====== Data extract ======

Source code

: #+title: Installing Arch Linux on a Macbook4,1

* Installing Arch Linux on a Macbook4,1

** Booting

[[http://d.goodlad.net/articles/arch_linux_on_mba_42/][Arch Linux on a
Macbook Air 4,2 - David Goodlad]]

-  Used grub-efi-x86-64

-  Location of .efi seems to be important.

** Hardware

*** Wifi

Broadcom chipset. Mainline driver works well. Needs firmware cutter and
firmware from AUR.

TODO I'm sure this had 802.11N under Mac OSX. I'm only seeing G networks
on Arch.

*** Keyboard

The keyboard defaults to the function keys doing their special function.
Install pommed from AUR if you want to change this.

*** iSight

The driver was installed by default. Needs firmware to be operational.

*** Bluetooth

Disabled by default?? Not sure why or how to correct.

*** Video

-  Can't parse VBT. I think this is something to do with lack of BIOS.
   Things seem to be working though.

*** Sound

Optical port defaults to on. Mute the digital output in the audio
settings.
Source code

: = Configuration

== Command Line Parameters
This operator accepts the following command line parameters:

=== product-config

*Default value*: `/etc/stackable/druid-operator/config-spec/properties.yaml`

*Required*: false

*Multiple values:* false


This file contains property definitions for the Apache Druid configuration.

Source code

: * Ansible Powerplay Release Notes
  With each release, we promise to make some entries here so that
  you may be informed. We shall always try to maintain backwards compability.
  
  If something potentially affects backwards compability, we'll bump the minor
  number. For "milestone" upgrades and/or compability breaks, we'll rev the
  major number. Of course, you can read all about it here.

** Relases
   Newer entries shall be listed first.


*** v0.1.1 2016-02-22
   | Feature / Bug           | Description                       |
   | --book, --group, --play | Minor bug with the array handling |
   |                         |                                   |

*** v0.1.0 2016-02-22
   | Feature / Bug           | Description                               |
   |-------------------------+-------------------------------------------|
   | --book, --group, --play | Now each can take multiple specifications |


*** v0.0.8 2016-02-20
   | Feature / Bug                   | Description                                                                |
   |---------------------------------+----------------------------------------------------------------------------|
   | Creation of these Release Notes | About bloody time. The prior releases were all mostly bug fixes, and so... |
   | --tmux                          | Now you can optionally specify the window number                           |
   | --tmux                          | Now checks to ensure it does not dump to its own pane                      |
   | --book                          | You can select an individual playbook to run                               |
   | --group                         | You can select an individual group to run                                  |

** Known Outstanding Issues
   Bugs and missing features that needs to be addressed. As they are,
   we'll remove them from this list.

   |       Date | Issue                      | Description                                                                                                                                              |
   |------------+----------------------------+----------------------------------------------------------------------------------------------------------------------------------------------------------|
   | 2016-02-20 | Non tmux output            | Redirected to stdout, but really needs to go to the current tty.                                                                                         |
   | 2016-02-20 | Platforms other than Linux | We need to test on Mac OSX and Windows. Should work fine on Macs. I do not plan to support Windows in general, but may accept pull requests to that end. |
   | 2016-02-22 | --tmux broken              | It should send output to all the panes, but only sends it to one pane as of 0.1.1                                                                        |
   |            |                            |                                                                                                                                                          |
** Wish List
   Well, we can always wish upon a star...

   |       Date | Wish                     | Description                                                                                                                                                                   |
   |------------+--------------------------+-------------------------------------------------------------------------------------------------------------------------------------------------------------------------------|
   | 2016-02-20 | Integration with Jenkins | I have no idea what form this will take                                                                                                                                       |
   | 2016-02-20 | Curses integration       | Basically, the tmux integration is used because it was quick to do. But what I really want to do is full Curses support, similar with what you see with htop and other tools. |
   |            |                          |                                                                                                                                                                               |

======

> What the task requires:
Complete, exact output of the records is expected.

> Answer box:
Source code

: #+title: Installing Arch Linux on a Macbook4,1

* Installing Arch Linux on a Macbook4,1

** Booting

[[http://d.goodlad.net/articles/arch_linux_on_mba_42/][Arch Linux on a
Macbook Air 4,2 - David Goodlad]]

-  Used grub-efi-x86-64

-  Location of .efi seems to be important.

** Hardware

*** Wifi

Broadcom chipset. Mainline driver works well. Needs firmware cutter and
firmware from AUR.

TODO I'm sure this had 802.11N under Mac OSX. I'm only seeing G networks
on Arch.

*** Keyboard

The keyboard defaults to the function keys doing their special function.
Install pommed from AUR if you want to change this.

*** iSight

The driver was installed by default. Needs firmware to be operational.

*** Bluetooth

Disabled by default?? Not sure why or how to correct.

*** Video

-  Can't parse VBT. I think this is something to do with lack of BIOS.
   Things seem to be working though.

*** Sound

Optical port defaults to on. Mute the digital output in the audio
settings.
Source code

: = Configuration

== Command Line Parameters
This operator accepts the following command line parameters:

=== product-config

*Default value*: `/etc/stackable/druid-operator/config-spec/properties.yaml`

*Required*: false

*Multiple values:* false


This file contains property definitions for the Apache Druid configuration.

Source code

: * Ansible Powerplay Release Notes
  With each release, we promise to make some entries here so that
  you may be informed. We shall always try to maintain backwards compability.
  
  If something potentially affects backwards compability, we'll bump the minor
  number. For "milestone" upgrades and/or compability breaks, we'll rev the
  major number. Of course, you can read all about it here.

** Relases
   Newer entries shall be listed first.


*** v0.1.1 2016-02-22
   | Feature / Bug           | Description                       |
   | --book, --group, --play | Minor bug with the array handling |
   |                         |                                   |

*** v0.1.0 2016-02-22
   | Feature / Bug           | Description                               |
   |-------------------------+-------------------------------------------|
   | --book, --group, --play | Now each can take multiple specifications |


*** v0.0.8 2016-02-20
   | Feature / Bug                   | Description                                                                |
   |---------------------------------+----------------------------------------------------------------------------|
   | Creation of these Release Notes | About bloody time. The prior releases were all mostly bug fixes, and so... |
   | --tmux                          | Now you can optionally specify the window number                           |
   | --tmux                          | Now checks to ensure it does not dump to its own pane                      |
   | --book                          | You can select an individual playbook to run                               |
   | --group                         | You can select an individual group to run                                  |

** Known Outstanding Issues
   Bugs and missing features that needs to be addressed. As they are,
   we'll remove them from this list.

   |       Date | Issue                      | Description                                                                                                                                              |
   |------------+----------------------------+----------------------------------------------------------------------------------------------------------------------------------------------------------|
   | 2016-02-20 | Non tmux output            | Redirected to stdout, but really needs to go to the current tty.                                                                                         |
   | 2016-02-20 | Platforms other than Linux | We need to test on Mac OSX and Windows. Should work fine on Macs. I do not plan to support Windows in general, but may accept pull requests to that end. |
   | 2016-02-22 | --tmux broken              | It should send output to all the panes, but only sends it to one pane as of 0.1.1                                                                        |
   |            |                            |                                                                                                                                                          |
** Wish List
   Well, we can always wish upon a star...

   |       Date | Wish                     | Description                                                                                                                                                                   |
   |------------+--------------------------+-------------------------------------------------------------------------------------------------------------------------------------------------------------------------------|
   | 2016-02-20 | Integration with Jenkins | I have no idea what form this will take                                                                                                                                       |
   | 2016-02-20 | Curses integration       | Basically, the tmux integration is used because it was quick to do. But what I really want to do is full Curses support, similar with what you see with htop and other tools. |
   |            |                          |                                                                                                                                                                               |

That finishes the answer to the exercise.